中国国际金融股份有限公司2022-09-04
  1H22 results in line with our forecast
  Zhongsheng Group Holdings announced 1H22 results: Revenue fell 1.5% YoY (down 2.0% HoH) to Rmb86.03bn, attributable net profit dropped 7.3% YoY (down 26.1% HoH) to Rmb3.43bn, and recurring attributable net profit slid 6.2% YoY to Rmb3.43bn, in line with our forecast.
  Trends to watch
  COVID-19 and supply chain disruptions weigh on sales of mid-range and high-end models; optimized brand structure offsets impact of falling sales volume in short term. The firm’s new car sales came under pressure due to the COVID-19 resurgence and supply chain disruptions. In 1H22, new car sales volume fell 12.1% YoY to around 242,000 units, with sales volume of luxury brands down 11.1% YoY to around 144,000 units. The firm attributed its optimized brand structure to offsetting some of the impact of falling sales volume. For example, Mercedes-Benz's contribution to the firm’s new car sales revenue (highest profitability among the firm’s brands) rose 9.6ppt YoY to 41.3% in 1H22.
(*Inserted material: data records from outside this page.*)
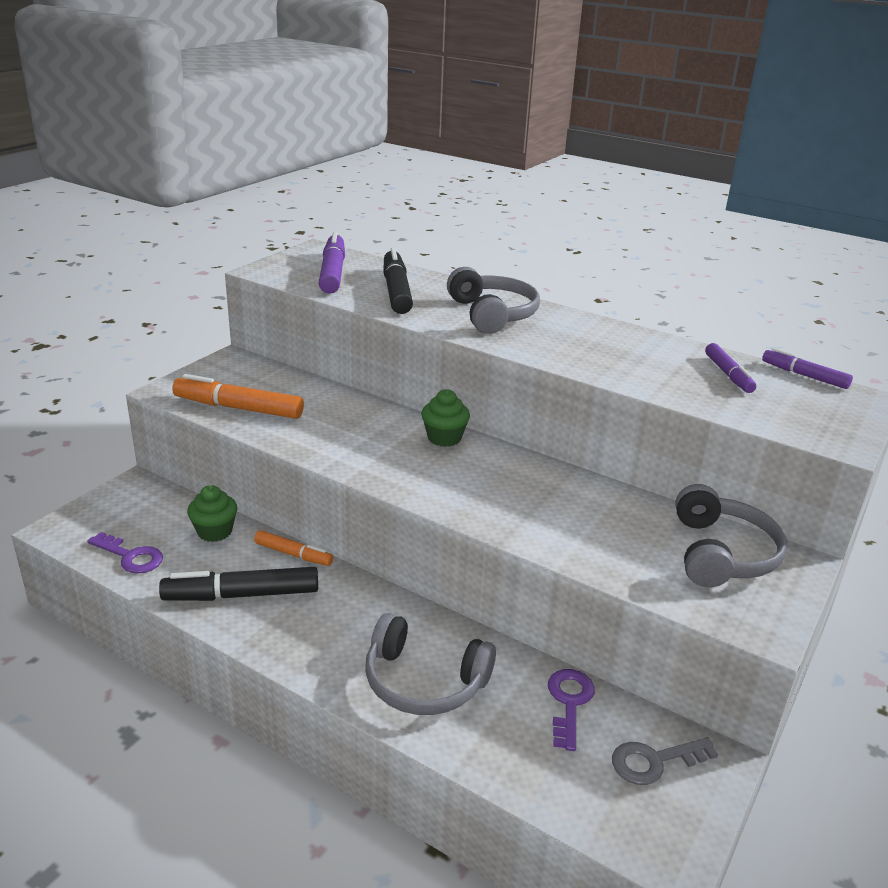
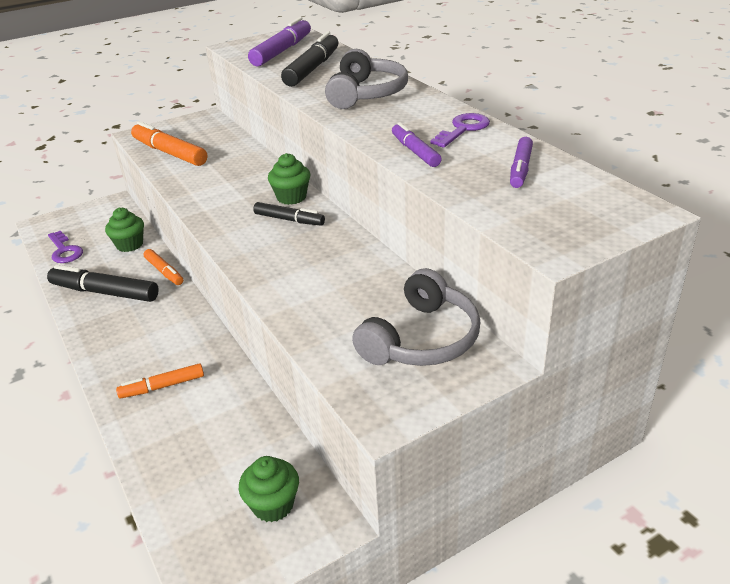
camera: 30 degrees right, 5 degrees up
grey headphones [365,613,496,715] -> orange marker [116,363,204,399]
purple key [548,669,595,751] -> purple key moved to [430,113,490,148]
grey key [612,737,718,785] -> green cupcake [239,456,299,522]
purple marker [762,348,853,389] -> purple marker moved to [392,122,442,167]
none -> black marker [253,202,325,226]

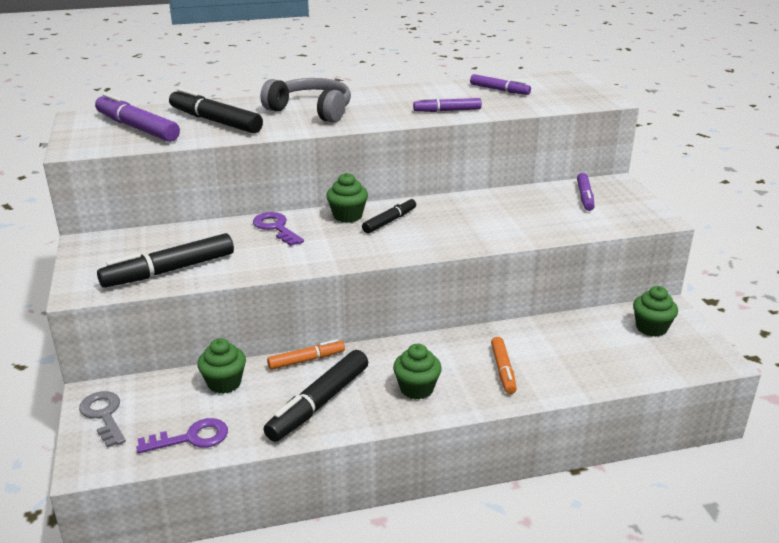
camera: 75 degrees left, 5 degrees down
orange marker [131,121,207,166] -> black marker [97,233,234,288]
grey headphones [352,268,480,366] -> purple marker [577,173,595,211]
purple key [430,113,490,148] -> purple key moved to [253,212,304,246]
none -> grey key [79,391,126,448]
none -> green cupcake [393,344,442,400]

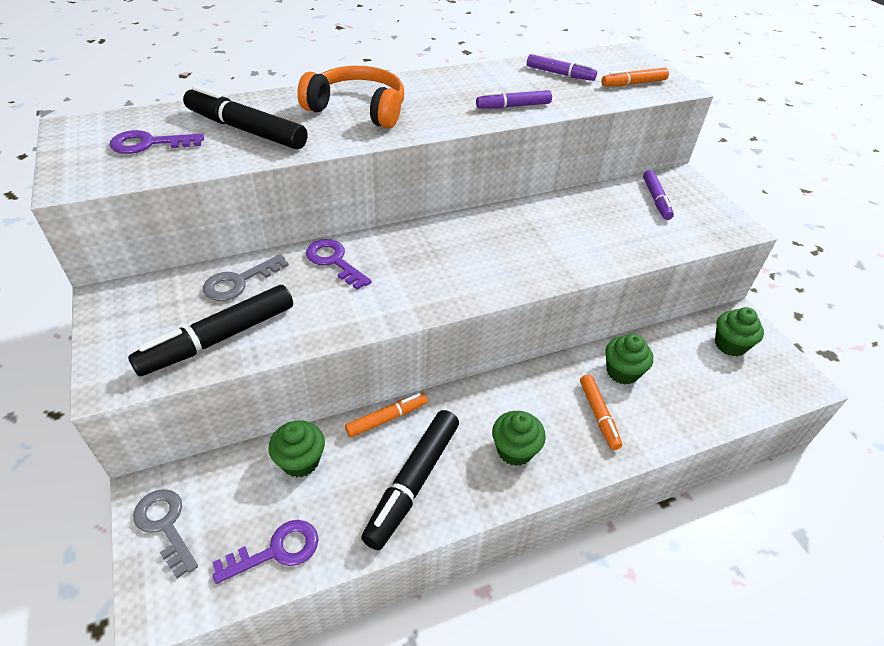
camera: 10 degrees left, 15 degrees up
purple marker [95,93,180,142] -> purple key [110,130,204,154]
grey headphones [260,78,351,123] -> orange headphones [297,66,404,128]
green cupcake [326,173,368,223] -> green cupcake moved to [605,334,653,385]
black marker [362,198,416,234] -> none
none -> grey key [203,254,289,301]
none -> orange marker [601,68,669,87]

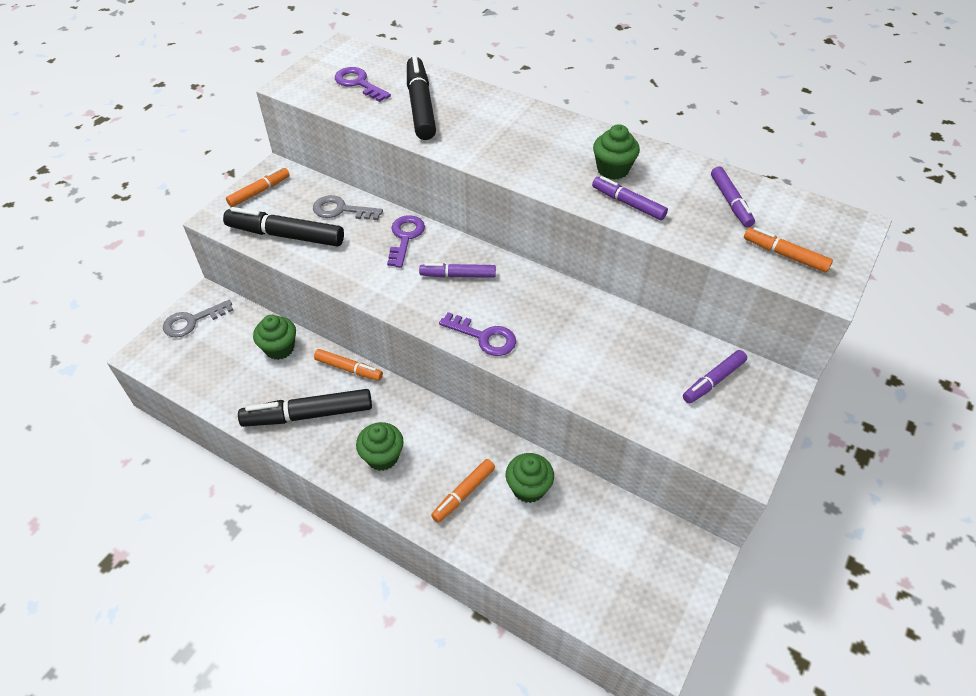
camera: 55 degrees right, 5 degrees up
grey key [133,489,198,578] -> grey key turned 135 degrees counterclockwise [163,300,233,337]
purple key [212,520,319,584] -> purple key moved to [439,312,516,356]
orange headphones [297,66,404,128] -> none
green cupcake [715,307,764,356] -> green cupcake moved to [593,124,640,180]
none -> orange marker [226,167,289,207]
none -> purple marker [419,263,496,278]

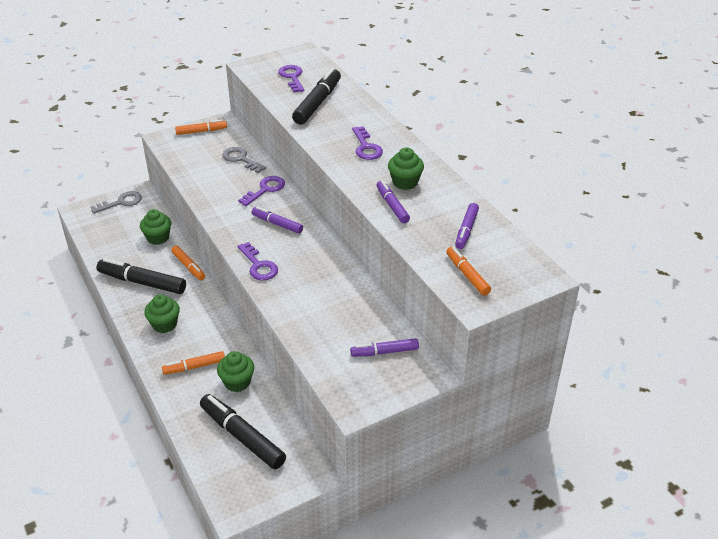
camera: 30 degrees right, 10 degrees down
grey key [163,300,233,337] -> grey key turned 150 degrees clockwise [91,191,142,214]
black marker [223,207,344,247] -> black marker moved to [200,394,286,469]
none -> purple key [352,126,383,160]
  Revenue from new car sales fell 5.2% YoY to Rmb68.81bn, with per-vehicle income up 8% YoY to around Rmb284,000. In addition, the firm’s upgraded insurance products complemented the after-sale business, which maintained double-digit growth in 1H22, with revenue rising 13.4% YoY to Rmb12.82bn, and its contribution to revenue up 2ppt YoY to 14.9%. Meanwhile, the firm’s used car business under the distribution model continued robust growth momentum in 1H22, with revenue up 25.5% YoY to Rmb4.4bn, contributing to steady revenue growth.
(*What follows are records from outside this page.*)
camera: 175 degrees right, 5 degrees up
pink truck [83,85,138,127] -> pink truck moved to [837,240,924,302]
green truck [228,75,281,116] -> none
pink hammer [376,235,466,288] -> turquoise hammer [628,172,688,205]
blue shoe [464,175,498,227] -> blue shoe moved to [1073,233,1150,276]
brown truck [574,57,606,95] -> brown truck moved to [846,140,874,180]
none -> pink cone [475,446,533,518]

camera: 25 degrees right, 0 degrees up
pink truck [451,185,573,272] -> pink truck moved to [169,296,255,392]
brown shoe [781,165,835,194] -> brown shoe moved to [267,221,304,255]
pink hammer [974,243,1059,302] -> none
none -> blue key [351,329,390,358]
  Industry-leading digital management remains a competitive edge; profitability stable. GM of new car sales edged down 0.6ppt YoY in 1H22. Overall GM rose slightly YoY to 9.8% in 1H22 due to a rising contribution of high-margin after-sale business. Given the impacts of the COVID-19 pandemic and more store openings, the firm’s business operations were stable in 1H22. Inventory turnover days grew to 30.0 days in 1H22, the period expense ratio increased 0.45ppt YoY to 6.4%, and recurring attributable net margin fell 6.2% YoY. As supply-demand dynamics recover in the automobile market, we expect profitability will improve supported by industry-leading digital management of stores, and economies of scale that may be achieved through improving inventory structure and boosting operational efficiency.
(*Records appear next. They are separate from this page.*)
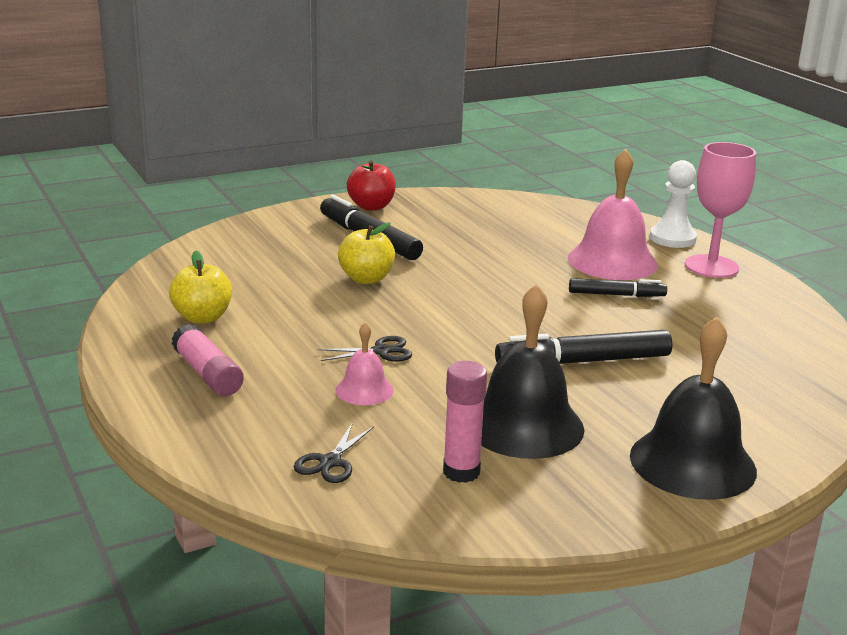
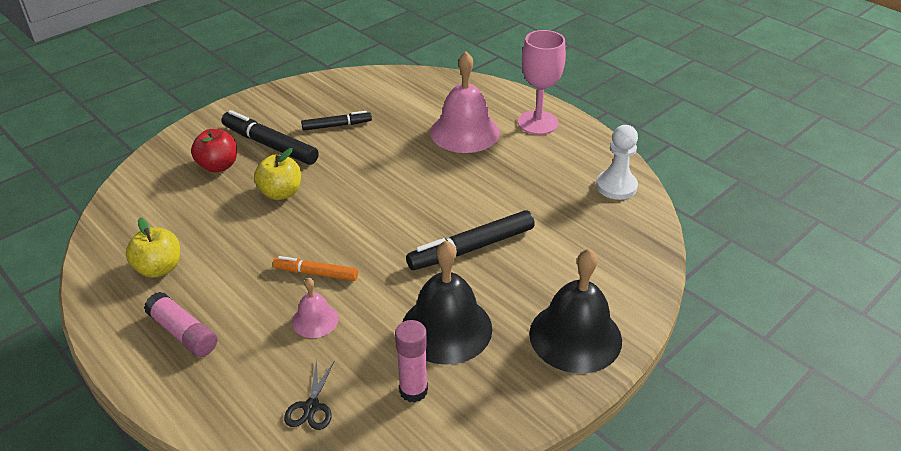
camera: 15 degrees left, 15 degrees up
black scissors [317,336,412,361] -> orange marker [273,256,358,281]
red apple [347,160,396,211] -> red apple moved to [191,129,237,173]
black marker [569,278,667,297] -> black marker moved to [301,111,372,131]
white pawn [650,160,697,248] -> white pawn moved to [596,125,638,200]

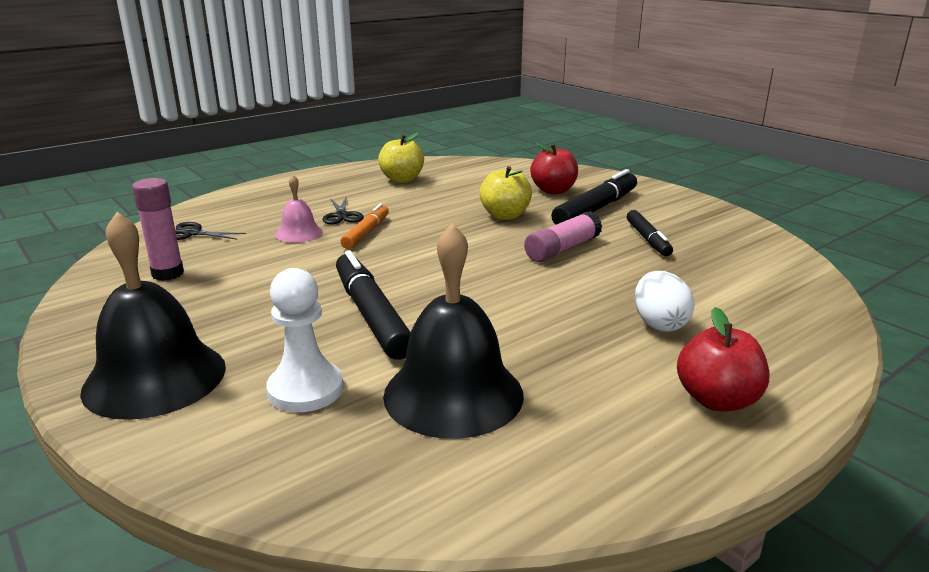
camera: 95 degrees right, 15 degrees down
pink glue stick [144,292,218,357] -> pink glue stick moved to [524,211,602,262]
black bell [403,240,492,365] -> black bell moved to [383,223,524,439]
pink bell [430,52,500,153] -> white egg [635,271,695,332]
pink goblet [518,30,566,135] -> red apple [677,307,769,411]
white pawn [596,125,638,200] -> white pawn moved to [266,268,344,412]
none -> black scissors [323,198,364,224]

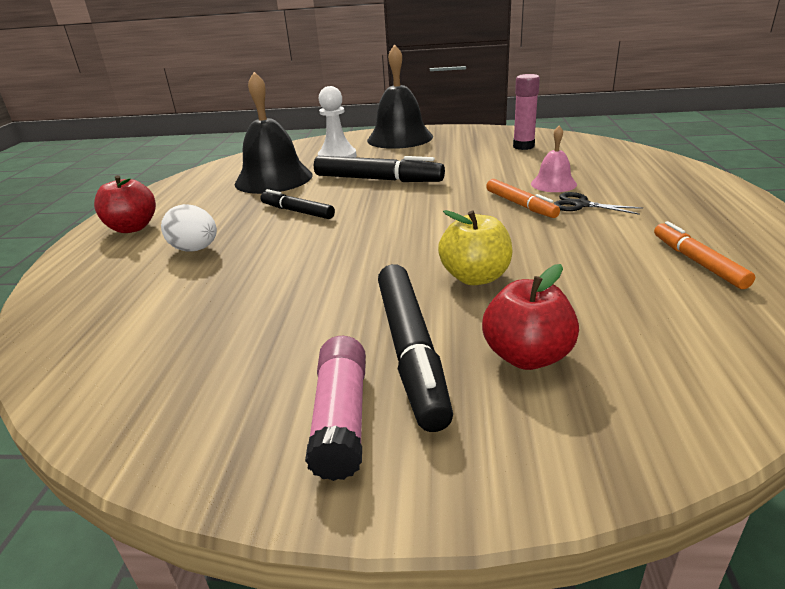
camera: 135 degrees right, 5 degrees up
black scissors [175,222,246,240] -> none
yellow apple [378,132,424,183] -> orange marker [654,221,755,289]
pink glue stick [524,211,602,262] -> pink glue stick moved to [305,336,366,481]
black marker [627,210,673,256] -> black marker moved to [260,189,335,219]

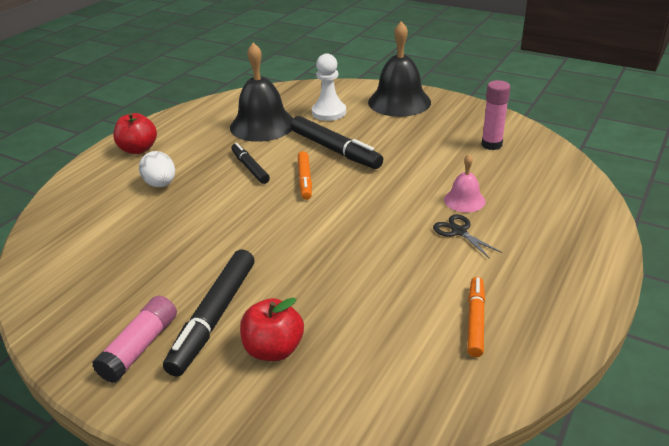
camera: 25 degrees right, 5 degrees up
yellow apple [438,210,513,285] -> none
orange marker [486,179,560,218] -> orange marker moved to [298,151,312,200]

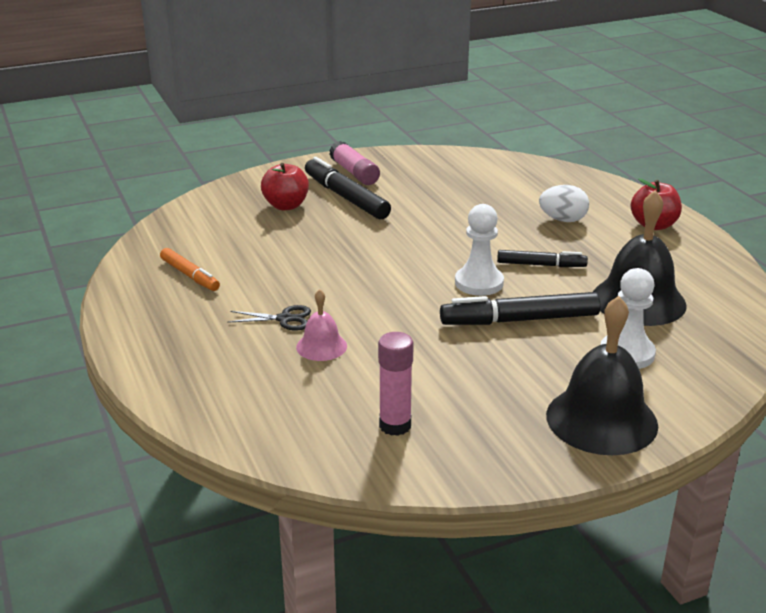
camera: 125 degrees right, 5 degrees down
orange marker [298,151,312,200] -> white pawn [455,204,504,296]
  Store expansion continues; increasing cooperation to enhance AFV business. In 1H22, the firm had 417 distribution stores, up by 31 vs. 1H21. Among these stores, the number of luxury brand stores grew 14% YoY to 261, mainly due to the firm’s previous efforts in acquisition. The firm believes it is tracking trends in electrification of traditional original equipment manufacturers, and is collaborating with companies producing alternative-fuel vehicles (AFV). The firm’s exhibition hall for Lexus’ electrified vehicles in Shenzhen commenced operations in 1H22, and the delivery centers for XPeng cars and dealerships, set up in Shenzhen and Qingdao, have also opened. We believe the firm boasts leading sales experience in more than 90 cities in China, which is conducive to cooperation with AFV brands. The firm’s AFV sales volume grew 54% YoY in 1H22, and the new energy business is likely to contribute to growth with steady progress being made in this business, in our view.
  Financials and valuation
  We lower our net profit forecast for 2022 by 12.4% to Rmb9.18bn, and for 2023 by 13.3% to Rmb10.79bn, to reflect the impacts of the COVID-19 pandemic, possible weaker demand in 2023 due to China’s supportive policies for vehicles with internal combustion engines launched this year, and competition traditional luxury cars face from high-end AFVs. The stock is trading at 8.4x 2022e and 7.2x 2023e P/E. Maintain OUTPERFORM. Given the factors above and a sector-wide downward valuation, we cut our TP 33.3% to HK$48.00, implying 10.8x 2022e and 9.2x 2023e P/E with 28.9% upside.
  Risks
  Disappointing progress of the used car business and/or sales of core brands.